ACTRESS Susannah Doyle had reservations when asked to join the cast of BBC1's Ballykissangel. A very understandable reaction as her father, Tony Doyle, starred in the series as wheeler dealer Brian Quigley, until his death last year.
"I was extremely shocked to be asked to do it," she says. "I really just had to sit with it and rely on the fact that whatever instinctively prevailed would be the right thing to do.
"I spoke to my family about it and they were just as gobsmacked as I was. But then we all thought, 'yes, it's great'. Now I know that it was the most perfect thing to do."
She adds with a smile: "I think my dad would have kicked my backside from here to kingdom come if I hadn't done it."
Doyle, 33, joins the cast as horse trainer Avril Burke. Her appearance in the soap is gradual and her character is someone who has always lived in Ballykissangel, but has just not been involved in any of its previous storylines.
"That's how I liked it, I had a slow slide in," she says. "Many of the cast and crew were familiar to me of course, so that helped. They were all very sweet and welcoming, but opening my mouth on that first day, using an Irish accent, was still pretty scary."
Avril's background is very different from Doyle's own family life. The character has not had an easy life, helping raise her sisters from the age of 14 after her mother died and her father took to drink.
A passion for horses led to a job at the local stable and when viewers meet up with her in the new series she has bought her own yard complete with ten horses, but is still struggling to make ends meet.

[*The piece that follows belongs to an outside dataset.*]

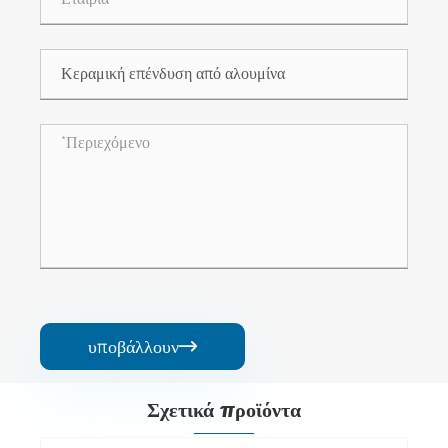
υποβάλλουν

Σχετικά προϊόντα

"She is very independent, in a slightly self-defeating way," Doyle explains. "She refuses to ask for or accept help even when she needs it.
"She insists on doing things the hard way, but she is also very warm and is definitely part of the fabric of the place. It's great to play such a complex character."
Unlike her on-screen character, Doyle had a middle-class upbringing in south west London, the youngest of three children. Her parents divorced when she was 11, but she remained close to her father throughout his life.
Although the actress freely admits it wasn't easy starting out in a business where her father was so respected, there was never any other choice of career.
"Acting was part of my childhood, it became the thing I wanted to do even from the earliest age. I was the only one among my brothers and sisters who actually went into acting as a career.
"But for me there was never any doubt that it was what I wanted to do - although when I left the London Academy of Music and Dramatic Art I had no agent, no Equity card and no job," she says.
To get that all-important card, Doyle joined forces with two friends to tour pubs and clubs in a comedy cabaret act. She's now candid enough to confess that they were dreadful.
Doyle's probably best known as sharp-tongued newsroom secretary Joy Merryweather in Drop The Dead Donkey. Her role in Ballykissangel will undoubtedly raise her TV profile again.
"I don't think it's going to change my life too much, but I'm not sure what to expect," she says. "I live in London, which is always a bit more anonymous than elsewhere, and I've been knocking around on television and in the theatre for ten years already - but you never know."
Saying goodbye to her London home for a five-month spell in County Wicklow, filming Ballykissangel, was no hardship for Doyle, who has a love-hate relationship with the city.
"It can be hard to leave, but once you've left it's almost as though you can't bear the thought of going back because it seems so hostile," she says. "I was more than happy to stay in Ireland because whenever I did come home for a break it was always too real - too many bills waiting for me."